Category: JUDGMENT

  • The almsgiver is a harbor for those in necessity: a harbor receives all who have encountered shipwreck, and frees them from danger; whether they are bad or good or whatever they are who are in danger, it escorts them into its own shelter. So you likewise, when you see on earth the man who has encountered the shipwreck of poverty, do not judge him, do not seek an account of his life, but free him from his misfortune. God has excused you from all officiousness and meddlesomeness… . A judge is one thing, an almsgiver is another.

    —St. John Chrysostom, On Wealth and Poverty

  • Is it less grave to steal silver than gold, because silver is less valuable than gold? From the point of view of the victim, the loss of silver is less grave. But for the perpetration of the crime, there is no difference.

    On Living Simply
    St. John Chrysostom

  • “We can find something edifying in everybody’s life. Even the worst thief has something good in him.”

    Elder Thaddeus of Serbia

  • And once I begin to realize that my own life is a life full of compromise, a life full of little steps toward the Kingdom of Heaven (a calling that I fall so miserable short of), then I will start to have compassion on others. You know, there are some sins I have never tempted with. Drunkenness, for example, has never been a temptation to me. There are some commands of Christ that are less difficult for me to fulfil than others—mostly, it seems, because I am seldom seriously tested in those areas. And, surprise, surprise, it seems that the sins that are not struggles for me are the very sins that I find most offensive in others. The commandments that are least difficult for me to understand and strive to keep are the very ones that cause the most offence in me when others do not seem to keep them. I find this phenomenon quite predictable, at least in myself.

    But when I keep myself aware of the many and great compromises in my life, the great distance between the life I actually live and the life in the Kingdom of Heaven I strive to enter, then it is easier for me to have compassion on others. When I realize that there are whole swaths of disobedience to Christ’s commands in my life, whole areas where the teaching of Christ has made little or no impact, then it is easier for me to be compassionate on the blindness of others.

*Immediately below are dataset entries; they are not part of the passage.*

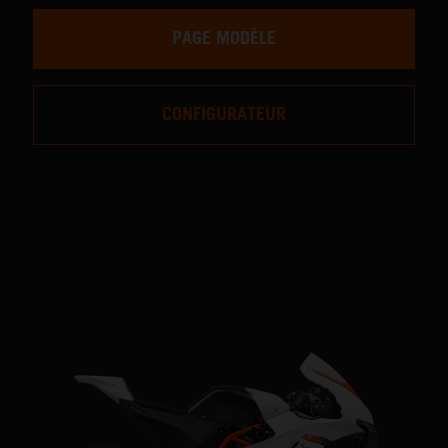
PAGE MODÈLE
CONFIGURATEUR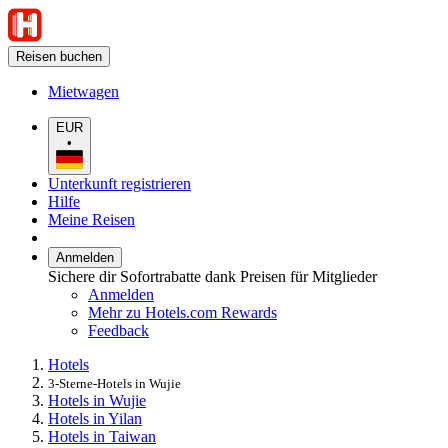
Reisen buchen
Mietwagen
EUR
•
Unterkunft registrieren
Hilfe
Meine Reisen
Anmelden
Sichere dir Sofortrabatte dank Preisen für Mitglieder
Anmelden
Mehr zu Hotels.com Rewards
Feedback
Hotels
3-Sterne-Hotels in Wujie
Hotels in Wujie
Hotels in Yilan
Hotels in Taiwan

    Your Kingdom Come: Look To The Monastics
    Fr. Michael Gillis

  • “Our starting point is always wrong. Instead of beginning with ourselves, we always want to change others first and ourselves last. If everyone were to begin first with themselves, then there would be peace all around!”

    —Elder Thaddeus of Vitovnica, Our Thoughts Determine Our Lives

  • “Although one can be supported, comforted, and helped throughout one’s life, the step of death itself, the moment of death, well that has to be taken all alone.”

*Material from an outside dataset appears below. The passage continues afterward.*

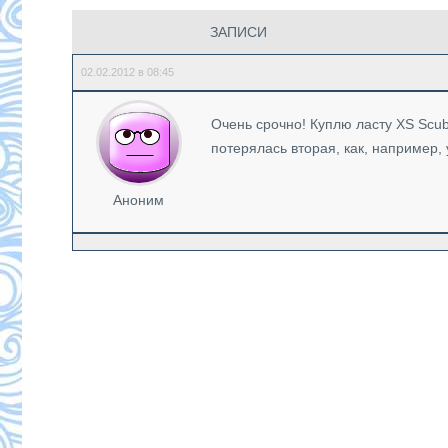
ЗАПИСИ
02.02.2012 в 08:45
Очень срочно! Куплю ласту XS Scub
потерялась вторая, как, например,
Аноним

    The Power of Silence: Against the Dictatorship of Noise
    Cardinal Robert Sarah, Nicolas Diat

  • If the Lord delays granting you full victory over your enemies and puts it off to the last day of your life, you must know that He does this for your own good; so long as you do not retreat or cease to struggle wholeheartedly. Even if you are wounded in battle, do not lay down your arms and turn to flight. Keep only one thing in your mind and intention—to fight with all courage and ardour, since it is unavoidable. No man can escape this warfare, either in life or in death. And he who does not fight to overcome his passions and his enemies will inevitably be taken prisoner, either here or yonder, and delivered to death.

    Unseen Warfare
    Lorenzo Scupoli

  • Hold your approaching death and the Judgment constantly in your mind, and you will preserve your soul from sin.

    —Abba Evagrius

  • “If you want to find rest in this life and the next, say at every moment, ‘Who am I?’ and judge no one.”  

    Abba Poemen

  • What vanities, what foolish fancies often occupy most of us, even in sight of the highest, the most important objects of faith, in sight of the greatest holiness. For instance, when a man stands before the icons of the Lord, of the Mother of God, of an Angel, of an Archangel, of one or a whole assembly of Saints, at home or in the temple, and, sometimes, instead of prayer, instead of laying aside, at this time, in this place, all worldly cares, he casts up his accounts and reckonings, goes over his expenses and receipts, rejoices at the gain, and grieves at the loss of profits, or the failure of some undertaking (without, of course, a single thought of spiritual profit or loss), or else he thinks evil of his neighbour, exaggerating his weakness, his passions, suspecting him, envying him, judging him, or if it is in church, he looks at the faces of those, standing near him, also how they are dressed, who is nice looking, and who not, or making plans what he shall do, in what pleasure or vanity he will spend the day, and so on. And this often happens at the time when the greatest, the most heavenly Sacrament of the Eucharist, that is, of the most-pure Body and Blood of our Lord, is being celebrated; when we ought to be wholly in God, wholly occupied in meditations on the mystery accomplished for our sakes, of the redemption from sin, from the eternal curse and death; and on the mystery of our being made godly in the Lord Jesus Christ. How low we have fallen, how earthly-minded we have become, and from what does it all proceed? From inattention, and the neglect of our salvation, from attachment to temporal things, from weakness of faith, or unbelief in eternity.